Old UK business of card insurer CPP in ‘managed decline’
Credit card insurer CPP Group is making recently-acqcuired insurtech startup Blink Innovation the core of its new UK strategy after putting its existing UK renewal book into “managed decline”.
CPP bought Cork-based Blink in March this year for an initial sum of €1m (£920,000). The insurtech start-up, one of the companies that made it into the FCA’s start-up testing zone, offers a flight cancellation product.
CPP put its UK businesses, Card Protection Plan Limited (CPPL) and Homecare Insurance, into “managed decline” earlier this year after the units’ respective regulators, the FCA and the PRA, lifted the restrictions on the firms’ capital and assets – though not their trading.
The two units were hit with restrictions on what they could sell, called a voluntary variation of permissions (VVOP), in November 2012 after their then regulator, the FSA, fined them for mis-selling.
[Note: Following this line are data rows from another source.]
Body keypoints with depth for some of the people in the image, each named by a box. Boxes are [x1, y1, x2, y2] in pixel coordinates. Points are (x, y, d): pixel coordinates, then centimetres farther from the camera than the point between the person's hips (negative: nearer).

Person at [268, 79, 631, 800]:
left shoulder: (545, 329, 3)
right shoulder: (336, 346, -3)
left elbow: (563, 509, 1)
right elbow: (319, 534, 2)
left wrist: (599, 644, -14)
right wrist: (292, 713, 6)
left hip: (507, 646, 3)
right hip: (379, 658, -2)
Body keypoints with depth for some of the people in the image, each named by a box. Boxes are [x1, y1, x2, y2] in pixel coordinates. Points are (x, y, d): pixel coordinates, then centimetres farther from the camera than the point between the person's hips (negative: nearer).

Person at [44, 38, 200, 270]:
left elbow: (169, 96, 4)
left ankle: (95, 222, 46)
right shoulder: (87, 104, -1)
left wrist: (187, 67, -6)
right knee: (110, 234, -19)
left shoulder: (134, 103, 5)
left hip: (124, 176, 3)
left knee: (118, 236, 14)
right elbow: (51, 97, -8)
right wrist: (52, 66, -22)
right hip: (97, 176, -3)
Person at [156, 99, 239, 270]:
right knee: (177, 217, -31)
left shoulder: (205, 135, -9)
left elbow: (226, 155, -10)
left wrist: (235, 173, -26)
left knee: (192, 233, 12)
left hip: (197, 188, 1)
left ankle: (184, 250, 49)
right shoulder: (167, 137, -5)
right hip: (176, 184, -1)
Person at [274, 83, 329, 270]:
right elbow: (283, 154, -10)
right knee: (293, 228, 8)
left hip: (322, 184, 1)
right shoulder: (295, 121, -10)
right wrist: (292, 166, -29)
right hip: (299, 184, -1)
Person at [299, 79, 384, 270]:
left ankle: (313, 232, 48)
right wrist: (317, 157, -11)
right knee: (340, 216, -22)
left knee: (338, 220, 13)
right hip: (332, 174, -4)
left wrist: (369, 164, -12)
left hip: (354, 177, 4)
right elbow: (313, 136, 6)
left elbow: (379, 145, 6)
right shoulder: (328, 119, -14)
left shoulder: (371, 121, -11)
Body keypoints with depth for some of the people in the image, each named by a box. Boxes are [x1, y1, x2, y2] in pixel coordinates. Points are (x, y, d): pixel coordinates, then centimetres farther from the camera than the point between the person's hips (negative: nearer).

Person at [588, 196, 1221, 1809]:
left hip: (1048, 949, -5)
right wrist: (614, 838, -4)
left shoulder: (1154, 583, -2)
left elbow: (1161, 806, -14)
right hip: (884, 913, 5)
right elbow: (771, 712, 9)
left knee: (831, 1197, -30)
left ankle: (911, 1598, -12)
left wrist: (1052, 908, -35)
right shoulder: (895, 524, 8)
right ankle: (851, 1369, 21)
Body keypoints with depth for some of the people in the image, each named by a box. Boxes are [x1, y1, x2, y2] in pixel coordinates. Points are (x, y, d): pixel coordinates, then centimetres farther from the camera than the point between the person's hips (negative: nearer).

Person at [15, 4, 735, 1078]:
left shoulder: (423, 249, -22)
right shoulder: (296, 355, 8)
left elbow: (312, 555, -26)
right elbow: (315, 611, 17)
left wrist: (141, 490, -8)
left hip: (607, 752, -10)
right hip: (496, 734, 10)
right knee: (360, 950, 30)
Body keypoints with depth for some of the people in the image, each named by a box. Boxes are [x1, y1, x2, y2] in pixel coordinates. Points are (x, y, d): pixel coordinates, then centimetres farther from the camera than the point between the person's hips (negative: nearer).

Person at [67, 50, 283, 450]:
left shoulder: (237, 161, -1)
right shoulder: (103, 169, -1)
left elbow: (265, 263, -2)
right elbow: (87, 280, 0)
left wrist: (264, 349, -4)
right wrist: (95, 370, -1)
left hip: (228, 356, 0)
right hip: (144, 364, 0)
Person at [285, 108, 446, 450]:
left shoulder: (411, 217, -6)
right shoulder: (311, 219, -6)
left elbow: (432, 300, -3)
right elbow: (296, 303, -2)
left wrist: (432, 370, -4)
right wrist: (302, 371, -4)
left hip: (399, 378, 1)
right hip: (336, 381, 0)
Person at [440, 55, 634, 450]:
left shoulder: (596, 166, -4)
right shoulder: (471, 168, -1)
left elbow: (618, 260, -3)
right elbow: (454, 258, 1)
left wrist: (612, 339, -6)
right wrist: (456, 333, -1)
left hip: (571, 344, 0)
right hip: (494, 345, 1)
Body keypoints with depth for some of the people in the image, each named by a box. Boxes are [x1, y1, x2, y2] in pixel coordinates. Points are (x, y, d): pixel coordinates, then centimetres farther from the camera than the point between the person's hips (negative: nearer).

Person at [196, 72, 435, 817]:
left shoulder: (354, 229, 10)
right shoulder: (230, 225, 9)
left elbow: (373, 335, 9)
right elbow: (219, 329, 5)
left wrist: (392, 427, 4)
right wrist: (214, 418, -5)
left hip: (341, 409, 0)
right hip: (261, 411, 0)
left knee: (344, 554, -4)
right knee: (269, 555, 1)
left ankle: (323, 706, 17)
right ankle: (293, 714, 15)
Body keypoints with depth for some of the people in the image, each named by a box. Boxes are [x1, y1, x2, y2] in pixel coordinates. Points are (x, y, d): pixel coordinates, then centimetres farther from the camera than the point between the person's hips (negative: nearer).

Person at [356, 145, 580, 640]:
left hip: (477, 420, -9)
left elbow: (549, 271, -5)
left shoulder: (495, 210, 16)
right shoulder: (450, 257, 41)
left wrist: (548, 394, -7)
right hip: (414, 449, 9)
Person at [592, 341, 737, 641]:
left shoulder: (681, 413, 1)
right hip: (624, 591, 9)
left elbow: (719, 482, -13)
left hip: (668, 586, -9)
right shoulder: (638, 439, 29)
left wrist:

CPP said in its first-half results statement this morning: “The group decided to place the CPPL back book into managed decline and new business opportunities in the UK will now be focused through Blink.
“This marks a significant step in the UK business and allows the group to focus resources on revenue generating opportunities.”
It added: “Through Blink, CPP will extend its regulatory presence in the UK and an application for full trading permissions is in the process of being submitted to the FCA.
“The Group will use Blink as a platform to develop innovative assistance and insurance products both for the UK market and internationally. In the UK this will also involve a relaunch of the UK’s distribution network.”
First growth in five years
As a result of the decision to reduce the UK book, UK revenues fell 26% to £11.4m in the first half of 2017 from £15.3m in the same period last year.
Despite the decline in UK revenues, CPP Group as a whole was able to grow for the first time in five years in the first half of 2017.
Overall revenues increased by 18% to £41.8m in the first half of 2017 (H1 2016: £35.4m) driven by a 52% jump in its international revenues to £30.3m (H1 2016: £20m).
UK and Ireland makes up 28% of group revenue.
Operating profit was up 2% to £2.7m (H1 2016: £2.6m.
But the company added that underlying operating profit dropped 42% to £2.1m (H1 2016: £3.6m) because the growth from its increasing international customer base is not yet covering the decline in the higher-margin UK business.